The socket-healing process is clinically observed as the closure of socket entrance by firm epithelialized soft tissue and radiographic bone fill in the socket [9]. Although gross healing of extraction wounds was uneventful at all sites, a striking difference between CBX7−/− mice and their WT littermates was detected regarding the epithelial closure of socket entrance and the bone mass in the post-extraction socket. Visual inspection showed a rapider closure formed in CBX7−/− mice versus WT mice. Through micro-CT scanning, the bone mass was found to increase steadily with time regardless of genotype but a trend of higher bone level was noted in CBX7−/− mice at each time point. Via histomorphometric analysis of Masson’s trichrome-stained sections, the new bone fill in the socket exhibited the same tendency as radiological findings. Briefly, CBX7 deficiency accelerated the epithelial closure of socket entrance and increased the bone mass in the socket.

Highlighted by the increasing demand for dental esthetics, processes involved in the socket healing have been studied widely [9, 17,18,19,20,21,22,23]. In humans, the bone formation and remodeling activities, observed with great individual variation, are considered essential for the socket healing [11, 24]. OPN, a secreted phosphoprotein negatively regulated by CBX7 [2], is abundant in osteoblasts and mineralized tissues [25]. Moreover, it can facilitate attachment of osteoclasts to bone surface and modulate osteoclast differentiation in vitro [16]. Hence, OPN has long been implicated in bone formation and remodeling, the key portions of the socket healing. We then evaluated the percentage of OPN-immunopositive cells in the socket and found a time increase in the percentage irrespective of genotype but a tendency of a larger percentage in CBX7−/− mice at each time point. Osx, as another specific marker of bone formation, exhibited the similar trend as OPN in post-extraction socket. Considering OPN’s established role on osteoclasts, we thereby measured the ratio of osteoclast surface to bone surface (Oc.S/B.S), which exhibited the same trend as OPN-immunohistochemical results. These observations signify that CBX7 deficiency promoted the presence of OPN-stained cells, which benefited for bone formation and subsequently boosted TRAP-positive osteoclasts in the socket.

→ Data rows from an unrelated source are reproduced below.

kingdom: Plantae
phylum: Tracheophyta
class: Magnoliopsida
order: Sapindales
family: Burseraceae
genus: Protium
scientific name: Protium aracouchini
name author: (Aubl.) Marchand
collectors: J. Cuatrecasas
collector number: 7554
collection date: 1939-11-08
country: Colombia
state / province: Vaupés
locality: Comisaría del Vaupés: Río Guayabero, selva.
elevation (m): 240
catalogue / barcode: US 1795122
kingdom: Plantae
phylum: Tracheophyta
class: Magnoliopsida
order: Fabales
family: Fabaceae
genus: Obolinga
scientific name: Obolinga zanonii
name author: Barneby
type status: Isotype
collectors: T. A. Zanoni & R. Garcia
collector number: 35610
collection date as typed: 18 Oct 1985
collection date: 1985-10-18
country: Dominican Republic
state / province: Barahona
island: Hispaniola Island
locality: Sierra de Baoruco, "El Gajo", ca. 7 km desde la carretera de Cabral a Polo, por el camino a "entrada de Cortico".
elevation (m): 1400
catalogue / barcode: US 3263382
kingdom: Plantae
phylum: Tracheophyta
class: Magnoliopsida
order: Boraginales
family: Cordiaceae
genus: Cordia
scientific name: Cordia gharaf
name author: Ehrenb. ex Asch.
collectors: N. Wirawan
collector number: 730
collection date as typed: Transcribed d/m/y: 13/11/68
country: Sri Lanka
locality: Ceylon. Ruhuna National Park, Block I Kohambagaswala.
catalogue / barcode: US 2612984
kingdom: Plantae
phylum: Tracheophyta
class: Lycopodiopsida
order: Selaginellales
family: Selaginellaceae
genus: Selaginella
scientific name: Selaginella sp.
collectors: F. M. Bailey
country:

Combined with radiographic and Masson’s trichrome stain findings, it is conceivable that the net increase of bone mass in the socket following CBX7 deficiency may result from augmented bone formation surpassing augmented bone resorption.

Bone remodeling, a pivot part of socket healing, requires new blood vessel formation for supplying nutrients, oxygen, growth factors, cytokines and osteoblast and osteoclast precursors [26, 27]. As a pericyte marker, alpha smooth muscle actin (α-SMA) is widely used to label blood vessels [28]. Thus, we use α-SMA-immunohistochemical staining to depict time-dependent changes in amount of newly formed vessels involved in post-extraction wound healing. Corresponding to time-increasing bone metabolism, α-SMA-positive area was elevated with time regardless of genotype. Consistent with more vigorous bone formation and remodeling, a greater vascularization was noted in CBX7−/− mice at each time point. Consequently, CBX7 deficiency may promote angiogenesis in extraction sites to satisfy robust bone metabolism.

In summary, by comparing phenotypes of post-extraction sockets in CBX7−/− mice and their WT littermates, our results demonstrate that CBX7 deficiency leads to faster-formed epithelial closure of socket entrance and steadily increases bone mass in the socket by augmenting OPN-positive cells, which benefit for bone formation and subsequently accelerate osteoclastic bone resorption in extraction sites. To match higher bone metabolism, CBX7 deficiency enhances new blood vessel formation as well. Hence, we identify that CBX7 deficiency may facilitate the socket healing after tooth extractions.